Animal Agriculture’s Impact on Climate Change

Though much of the world is focused on transitioning away from fossil fuels as a way to fight climate change, there is another, often-overlooked climate change culprit: animal agriculture and its environmental impact. Animal agriculture is the second largest contributor to human-made greenhouse gas (GHG) emissions after fossil fuels and is a leading cause of deforestation, water and air pollution and biodiversity loss.

Resources and Production

Animal agriculture puts a heavy strain on many of the Earth’s finite land, water and energy resources. In order to accommodate the 70 billion animals raised annually for human consumption, a third of the planet’s ice-free land surface, as well as nearly sixteen percent of global freshwater, is devoted to growing livestock. Furthermore, a third of worldwide grain production is used to feed livestock. By 2050, consumption of meat and dairy products is expected to rise 76 and 64 percent respectively, which will increase the resource burden from the industry. Cattle are by far the biggest source of emissions from animal agriculture, with one recent study showing that in an average American diet, beef consumption creates 1,984 pounds of CO2e annually. Replacing beef with plants would reduce that figure 96 percent, bringing it down to just 73 pounds of CO2e.


Most of the GHG emissions result from:

  • Loss of carbon stored in forests and soils from land-use change and degradation;

    • “Livestock induced” emissions (extensive clearing of trees for agricultural expansion) amount to roughly 0.65 gigatons of CO2e per year.

  • Fossil fuels burned to produce mineral fertilizers for feed production;

    • Roughly two percent of the world’s energy is used produce 100 million tons of artificial nitrogenous fertilizer per year to apply to high-energy crops like corn.

Consequences and Impacts

Tackling Climate Change Through Livestock, a widely-cited 2013 report by the UN Food and Agriculture Organization (FAO), estimates about 14.5 percent of global GHG emissions, or 7.1 gigatons of CO2 equivalent, can be attributed to the livestock sector annually. This is broadly equivalent to the emissions from all the fuel burned by all the world’s transport vehicles, including cars, trucks, trains, boats and airplanes.

Animal agriculture specifically:

  • Accounts for five percent of global anthropogenic carbon dioxide emissions;

  • Represents 44 percent of anthropogenic methane emissions, the primary driver of  climate change related to livestock, as methane is 34 times more potent than carbon dioxide over 100 years;

  • Comprises 44 percent of all anthropogenic nitrous oxide emissions, the most potent GHG; and

  • Makes up 75-80 percent of total agricultural emissions.

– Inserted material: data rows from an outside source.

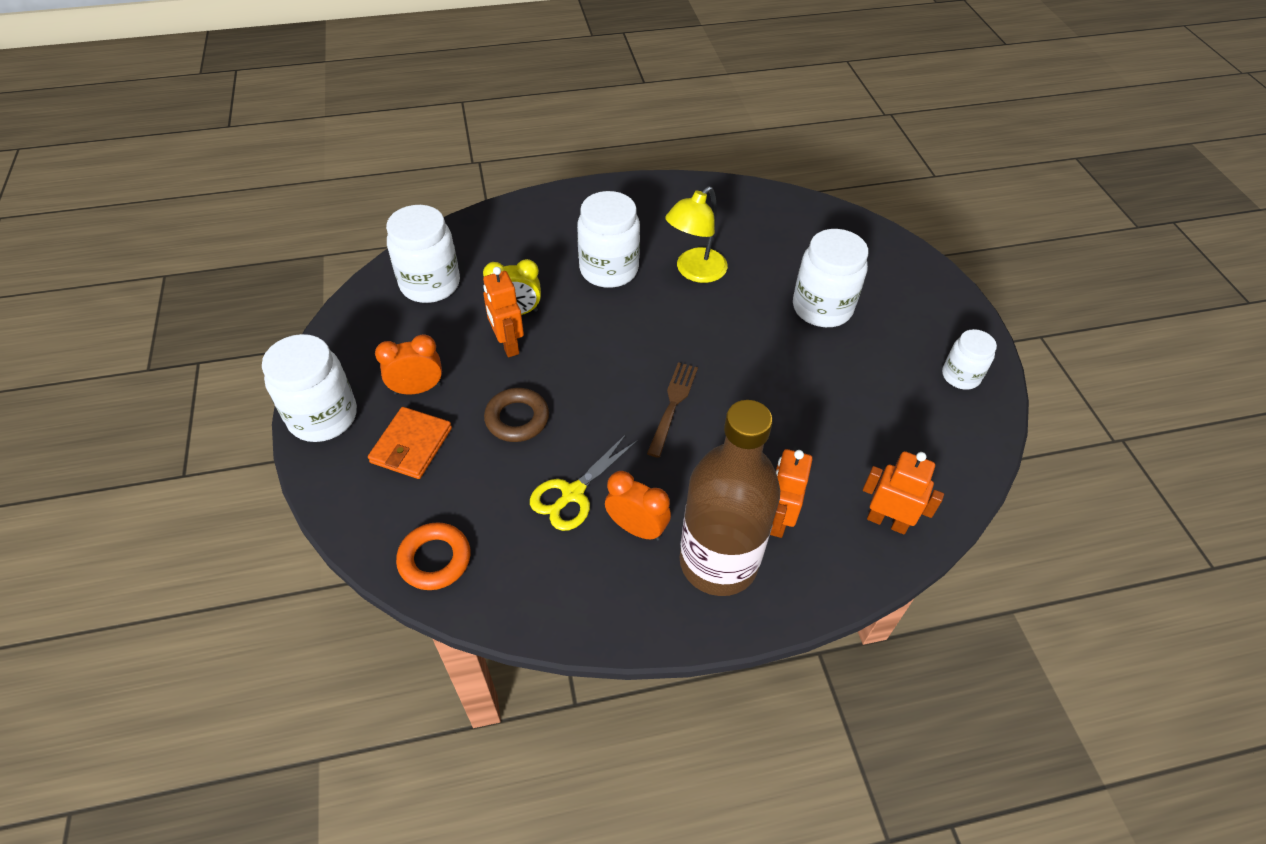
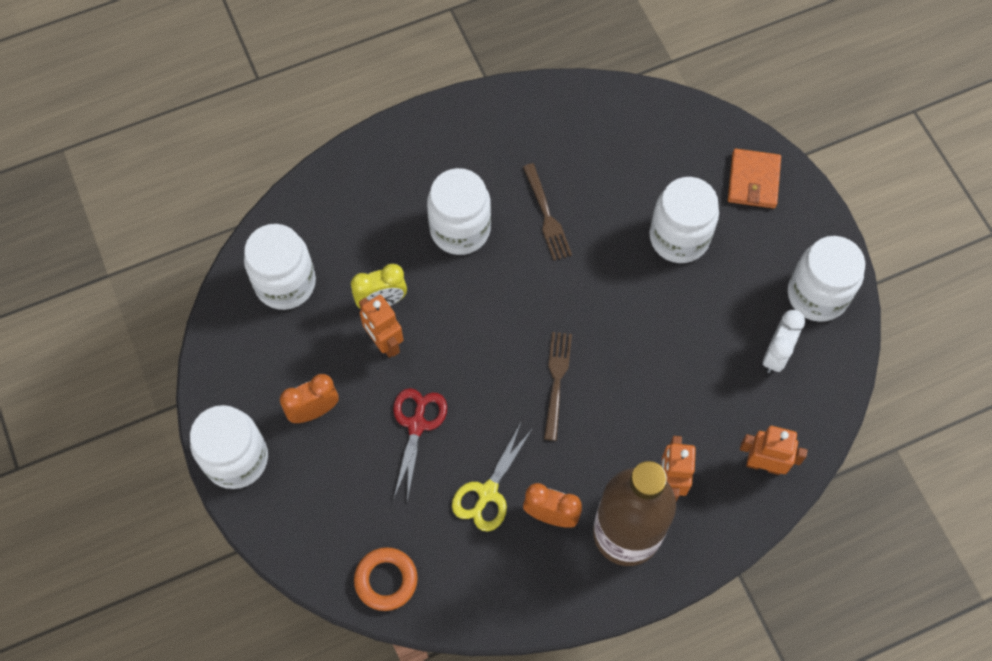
camera: 10 degrees left, 15 degrees up
(411, 445) = (329, 472): orange wallet -> orange wallet (753, 180)
(517, 419) = (417, 425): brown ring -> red scissors
(694, 272) = (546, 215): yellow lamp -> brown fork
(911, 421) = (775, 355): none -> white clock
(960, 376) = (817, 295): white jar -> white jar, size x1.68

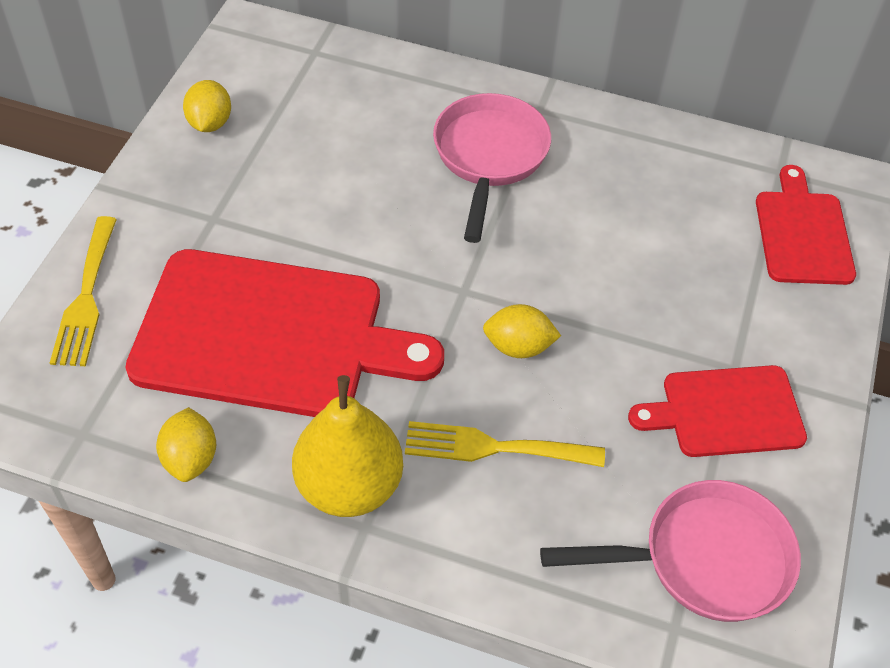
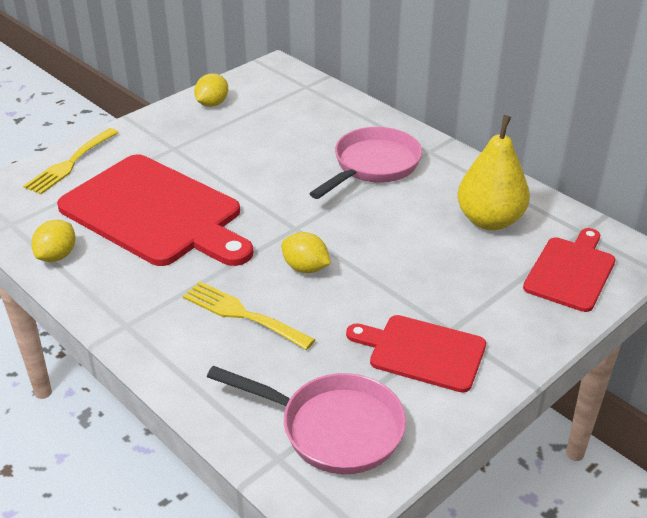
camera: 30 degrees right, 15 degrees down
(349, 485) = (135, 301): yellow pear -> yellow pear (489, 220)

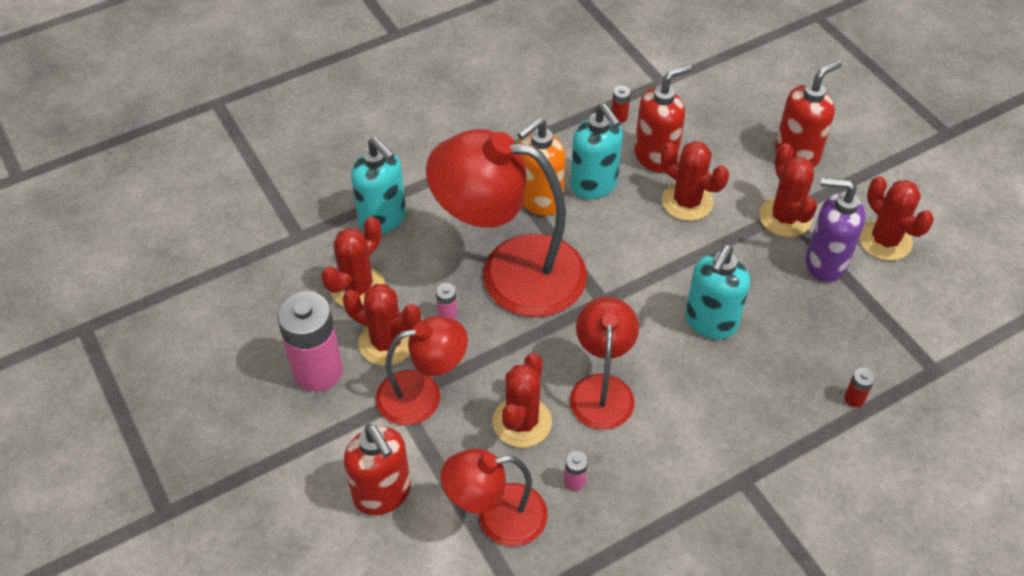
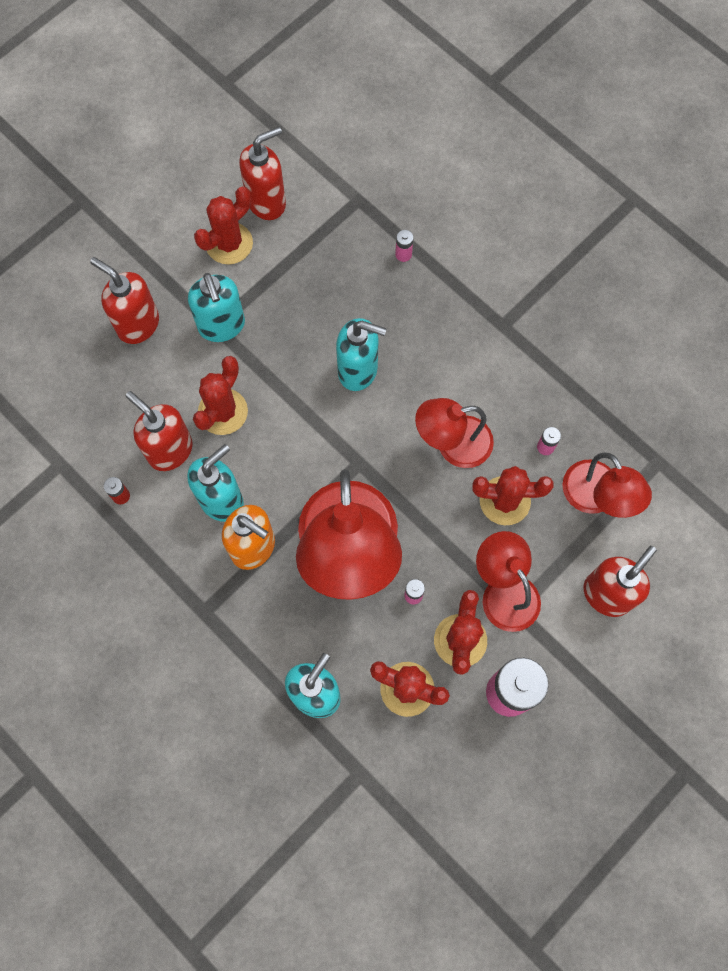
camera: 105 degrees left, 20 degrees up
(785, 217) = (222, 326): red cactus -> turquoise soap dispenser
(824, 263) = (267, 288): purple soap dispenser -> none
(854, 398) = (403, 254): red battery -> pink battery
(936, 282) = (267, 202): none -> red soap dispenser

Furthermore, air and water pollution can be directly attributed to the livestock sector, which is the largest contributor to global water pollution. The livestock sector is also one of the leading drivers of global deforestation, and is linked to 75 percent of historic deforestation in the Brazilian Amazon rainforest. Nearly a third of biodiversity loss to date has been linked to animal agriculture. Further amplifying water and air pollution, global livestock produce seven to nine times more sewage than humans, most of which is left untreated. They also discharge pesticides, antibiotics, and heavy metals into water systems.

Animal agriculture is linked to:

Mitigation and Action

Global GHG emissions from the livestock sector increased by 51 percent between 1961 and 2010, spurred by a 54 percent increase in methane and nitrous oxide emissions from livestock manure. Moreover, approximately one gigaton of carbon dioxide equivalent worth of animal-based foods is wasted globally every year.

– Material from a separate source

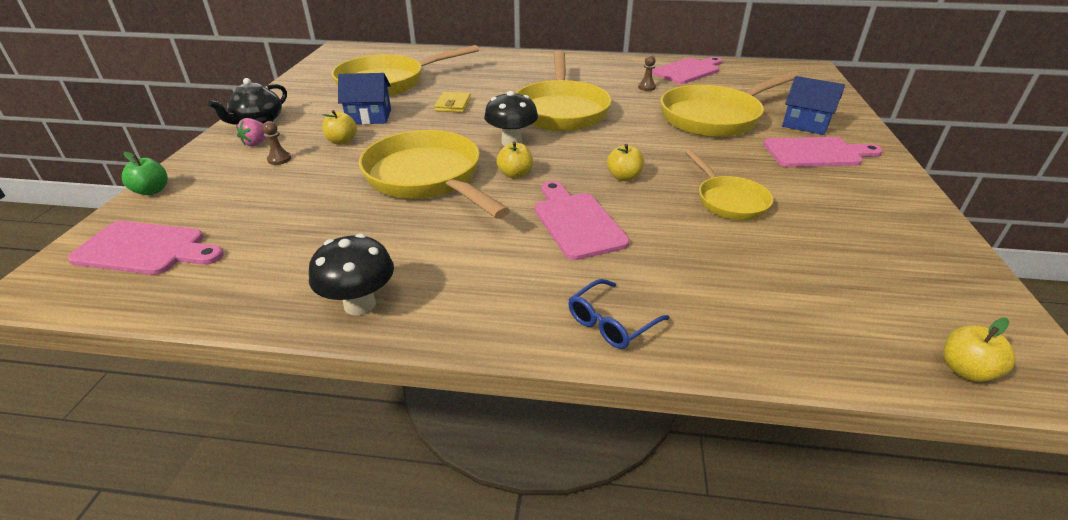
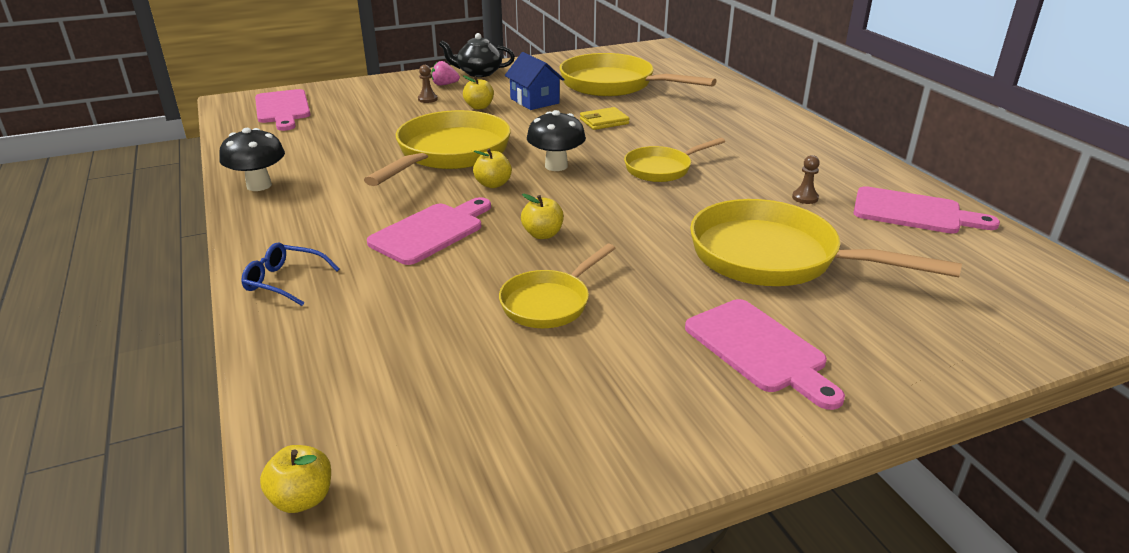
camera: 60 degrees right, 5 degrees down
(152, 191) = (350, 84): green apple -> none
(561, 110) = (662, 169): yellow pan -> yellow pan, size x0.56
(805, 124) = (854, 330): blue house -> none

If global consumption of meat and dairy continues to grow at the current pace, the agriculture sector could consume about 70 percent of the allowable budget for all GHG emissions by mid-century. To meet the global goal of limiting warming to 2°C, annual emissions must be reduced from today’s levels of 49 gigatons of CO2 to around 23 gigatons by 2050. Agriculture would use up 20 of those gigatons, leaving only three for the rest of the global economy.

GHG intensity from the average western diet could be cut in half by adopting a plant-based diet. Agricultural emissions can also be limited through smarter livestock handling, technology-enabled monitoring of fertilizer application, simple changes in field layout and other, more efficient agricultural techniques. Groups like Solutions from the Land are working with American farmers to find ways to reduce emissions without sacrificing production, and the US Department of Agriculture set up Climate Hubs to help farmers adapt to and mitigate climate change. Meanwhile, international groups like the Consortium of International Agricultural Researchers and the International Food Policy Research Institute are conducting ground-breaking research to determine just how climate change will impact farmers and what they can do about it.